Somos la imagen en el espejo...


Durante mucho tiempo hemos vivido en una polarización que ha hecho difícil el convivir. Sin hacer un esfuerzo muy grande, puedo recordar momentos realmente dificiles; el paro petrolero, las marchas, el catorce de abril, los rumores sobre la llegada al pais de miles de bolsas para cadáveres, los mitos sobre los círculos bolivarianos, las acciones de la difunta Lina Ron, las invasiones y muchas cosas más, de las cuales realmente podemos sentir vergüenza como sociedad. Y digo vergüenza porque no hemos sido capaces de construir los caminos de entendimiento que nos permitan encontrar las soluciones a nuestros problemas de una manera civilizada y eficiente.
Durante mucho tiempo, cada uno de los bandos ha atacado al otro, haciéndolo responsable de los miles de problemas que vivimos, culpando al adversario de cualquier cosa, criticándolo, evidenciando sus defectos, en fin, tratando de diferenciarse de eso que ataca, convirtiéndonos prácticamente, en seres de especies diferentes.

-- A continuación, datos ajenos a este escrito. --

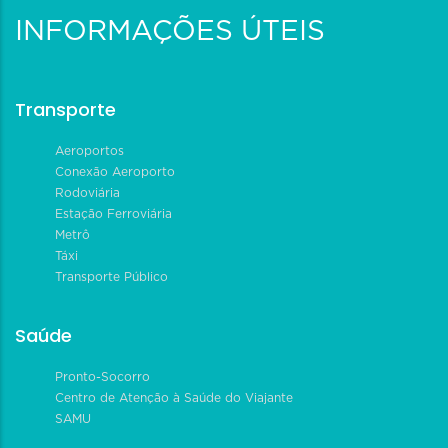
INFORMAÇÕES ÚTEIS
Transporte
Aeroportos
Conexão Aeroporto
Rodoviária
Estação Ferroviária
Metrô
Táxi
Transporte Público
Saúde
Pronto-Socorro
Centro de Atenção à Saúde do Viajante
SAMU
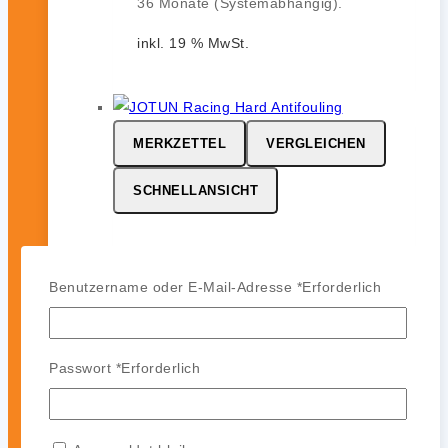
36 Monate (Systemabhängig).
inkl. 19 % MwSt.
MERKZETTEL
VERGLEICHEN
SCHNELLANSICHT
JOTUN Racing
Benutzername oder E-Mail-Adresse
*
Erforderlich
0
von 5
164,99
€
-
142,99
€
JOTUN Racing ist ein
Passwort
*
Erforderlich
leistungsstarkes Hartantifouling für
Hochgeschwindigkeits- und
Regattasegler. Es bildet eine harte,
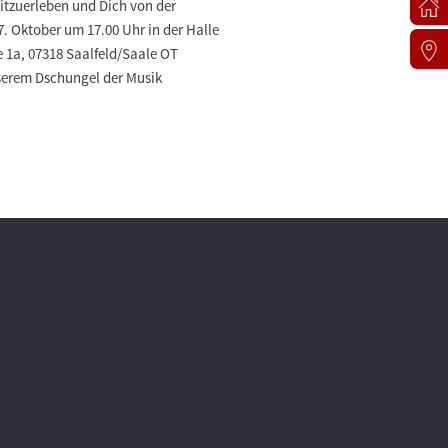
itzuerleben und Dich von der
. Oktober um 17.00 Uhr in der Halle
 1a, 07318 Saalfeld/Saale OT
nserem Dschungel der Musik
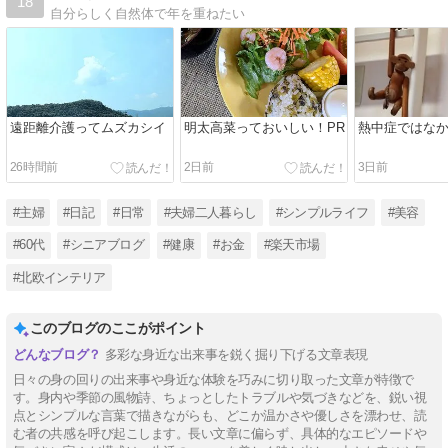
18
自分らしく自然体で年を重ねたい
遠距離介護ってムズカシイ
明太高菜っておいしい！PR
熱中症ではな
26時間前
2日前
3日前
#主婦
#日記
#日常
#夫婦二人暮らし
#シンプルライフ
#美容
#60代
#シニアブログ
#健康
#お金
#楽天市場
#北欧インテリア
このブログのここがポイント
多彩な身近な出来事を鋭く掘り下げる文章表現
日々の身の回りの出来事や身近な体験を巧みに切り取った文章が特徴で
す。身内や季節の風物詩、ちょっとしたトラブルや気づきなどを、鋭い視
点とシンプルな言葉で描きながらも、どこか温かさや優しさを漂わせ、読
む者の共感を呼び起こします。長い文章に偏らず、具体的なエピソードや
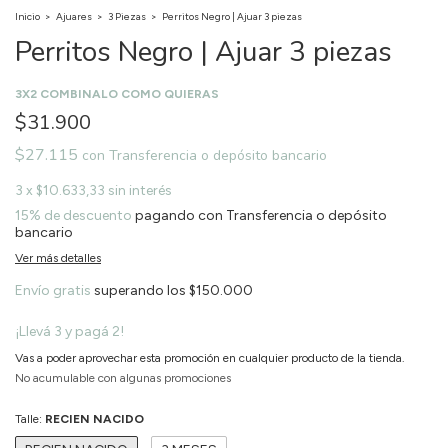
Inicio
>
Ajuares
>
3 Piezas
>
Perritos Negro | Ajuar 3 piezas
Perritos Negro | Ajuar 3 piezas
3X2 COMBINALO COMO QUIERAS
$31.900
$27.115
con
Transferencia o depósito bancario
3
x
$10.633,33
sin interés
15% de descuento
pagando con Transferencia o depósito
bancario
Ver más detalles
Envío gratis
superando los
$150.000
¡Llevá 3 y pagá 2!
Vas a poder aprovechar esta promoción en cualquier producto de la tienda.
No acumulable con algunas promociones
Talle:
RECIEN NACIDO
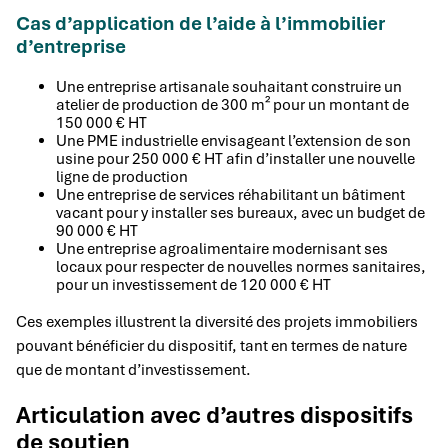
Cas d’application de l’aide à l’immobilier
d’entreprise
Une entreprise artisanale souhaitant construire un
atelier de production de 300 m² pour un montant de
150 000 € HT
Une PME industrielle envisageant l’extension de son
usine pour 250 000 € HT afin d’installer une nouvelle
ligne de production
Une entreprise de services réhabilitant un bâtiment
vacant pour y installer ses bureaux, avec un budget de
90 000 € HT
Une entreprise agroalimentaire modernisant ses
locaux pour respecter de nouvelles normes sanitaires,
pour un investissement de 120 000 € HT
Ces exemples illustrent la diversité des projets immobiliers
pouvant bénéficier du dispositif, tant en termes de nature
que de montant d’investissement.
Articulation avec d’autres dispositifs
de soutien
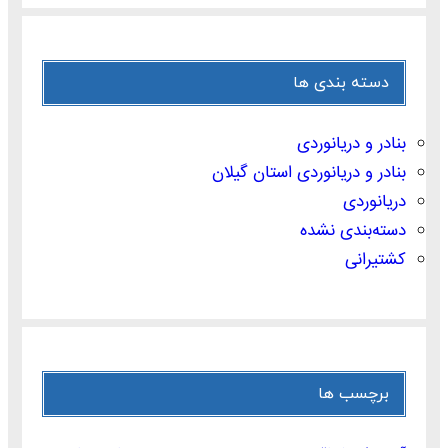
دسته بندی ها
بنادر و دریانوردی
بنادر و دریانوردی استان گیلان
دریانوردی
دسته‌بندی نشده
کشتیرانی
برچسب ها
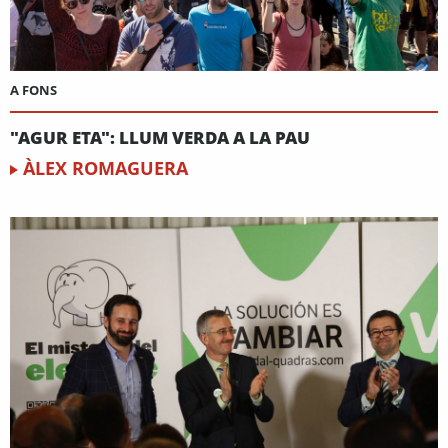
A FONS
"AGUR ETA": LLUM VERDA A LA PAU
ÀLEX ROMAGUERA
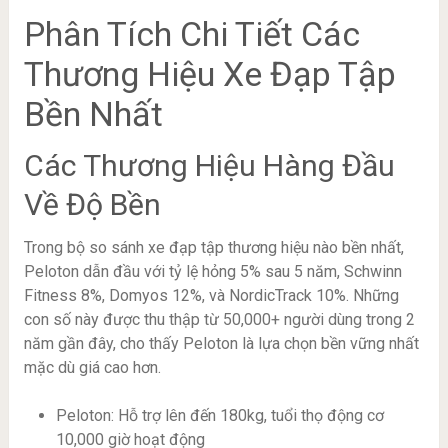
Phân Tích Chi Tiết Các
Thương Hiệu Xe Đạp Tập
Bền Nhất
Các Thương Hiệu Hàng Đầu
Về Độ Bền
Trong bộ so sánh xe đạp tập thương hiệu nào bền nhất,
Peloton dẫn đầu với tỷ lệ hỏng 5% sau 5 năm, Schwinn
Fitness 8%, Domyos 12%, và NordicTrack 10%. Những
con số này được thu thập từ 50,000+ người dùng trong 2
năm gần đây, cho thấy Peloton là lựa chọn bền vững nhất
mặc dù giá cao hơn.
Peloton: Hỗ trợ lên đến 180kg, tuổi thọ động cơ
10,000 giờ hoạt động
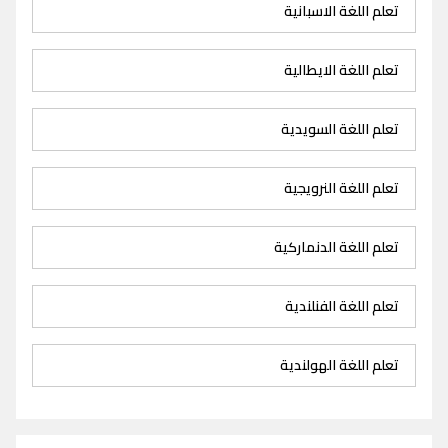
تعلم اللغة الاسبانية
تعلم اللغة الايطالية
تعلم اللغة السويدية
تعلم اللغة النرويجية
تعلم اللغة الدنماركية
تعلم اللغة الفنلندية
تعلم اللغة الهولندية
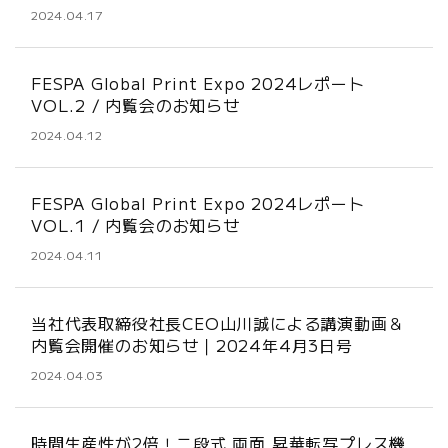
2024.04.17
FESPA Global Print Expo 2024レポート
VOL.2 / 内覧会のお知らせ
2024.04.12
FESPA Global Print Expo 2024レポート
VOL.1 / 内覧会のお知らせ
2024.04.11
当社代表取締役社長CEO山川誠による講演動画＆
内覧会開催のお知らせ｜2024年4月3日号
2024.04.03
時間生産性が2倍！二段式 両面 昇華転写プレス機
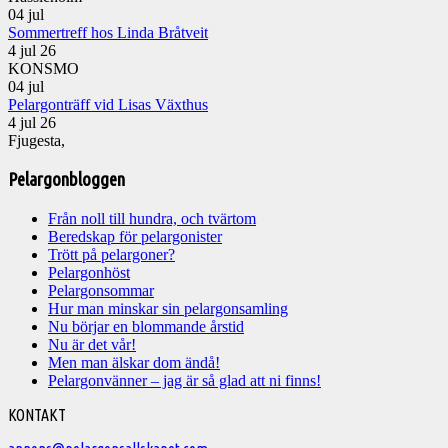
04
jul
Sommertreff hos Linda Bråtveit
4 jul 26
KONSMO
04
jul
Pelargonträff vid Lisas Växthus
4 jul 26
Fjugesta,
Pelargonbloggen
Från noll till hundra, och tvärtom
Beredskap för pelargonister
Trött på pelargoner?
Pelargonhöst
Pelargonsommar
Hur man minskar sin pelargonsamling
Nu börjar en blommande årstid
Nu är det vår!
Men man älskar dom ändå!
Pelargonvänner – jag är så glad att ni finns!
Välkommen
KONTAKT
till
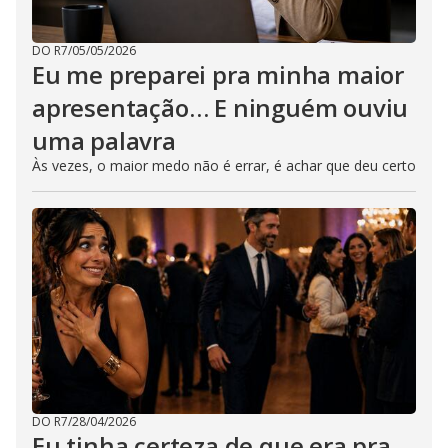
DO R7
/
05/05/2026
Eu me preparei pra minha maior
apresentação… E ninguém ouviu
uma palavra
Às vezes, o maior medo não é errar, é achar que deu certo
DO R7
/
28/04/2026
Eu tinha certeza de que era pra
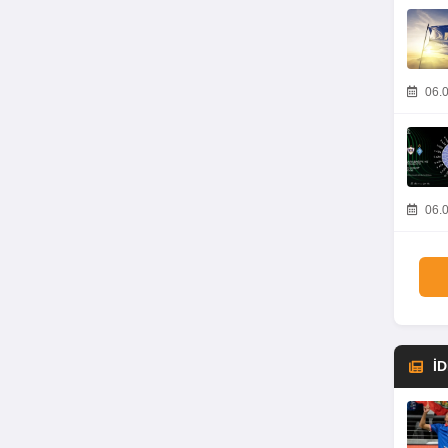
06.0
06.0
İ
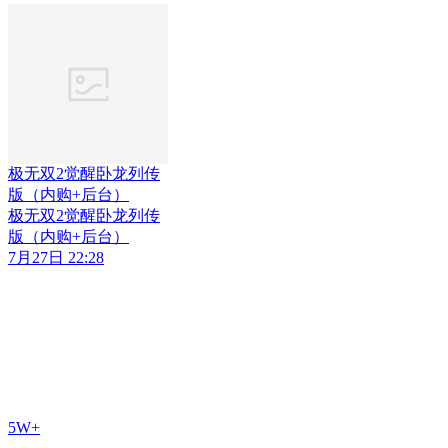
极无双2觉醒卧龙列传
版（内购+后台）
极无双2觉醒卧龙列传
版（内购+后台）
7月27日 22:28
5W+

Tristemente, si nos observamos con detenimiento y objetividad, podemos llegar a la triste conclusión que lo que vemos en el otro, todo eso que odiamos y criticamos, no es más que nuestro propio reflejo. En el otro estamos viendo reflejado nuestro propio yo, nuestro comportamiento y egoísmo.
Hagamos un esfuerzo y analicemos cualquier organización, veremos que, sin importar de qué lado milite, encontraremos actitudes clientelares, limitación de la libertad de crítica, grupos de poder que deciden sin tomar en cuenta el bienestar de todos, solo su propio beneficio, silencios cómplices, abusos de poder, etc. En todas las organizaciones veremos que se repiten estas características, desde las juntas de condomino, las iglesias, las universidades, instituciones públicas y privadas.
Entonces, que podemos concluir de esto? La conclusión es triste, somos una sociedad ciega y sin conciencia, no estamos dispuestos a procurar el beneficio y la igualdad para todos los que la componen, solo estamos dispuestos a tomar ventaja del otro, sin importar las consecuencias de nuestros actos.
Siendo así, no hay revolución ni contra revolución que genere el camino hacia el bien colectivo, solo estamos en presencia del establecimiento de la ley de la selva, donde el más fuerte es el único que sobrevive. Triste, sobre todo porque no todos podremos sobrevivir.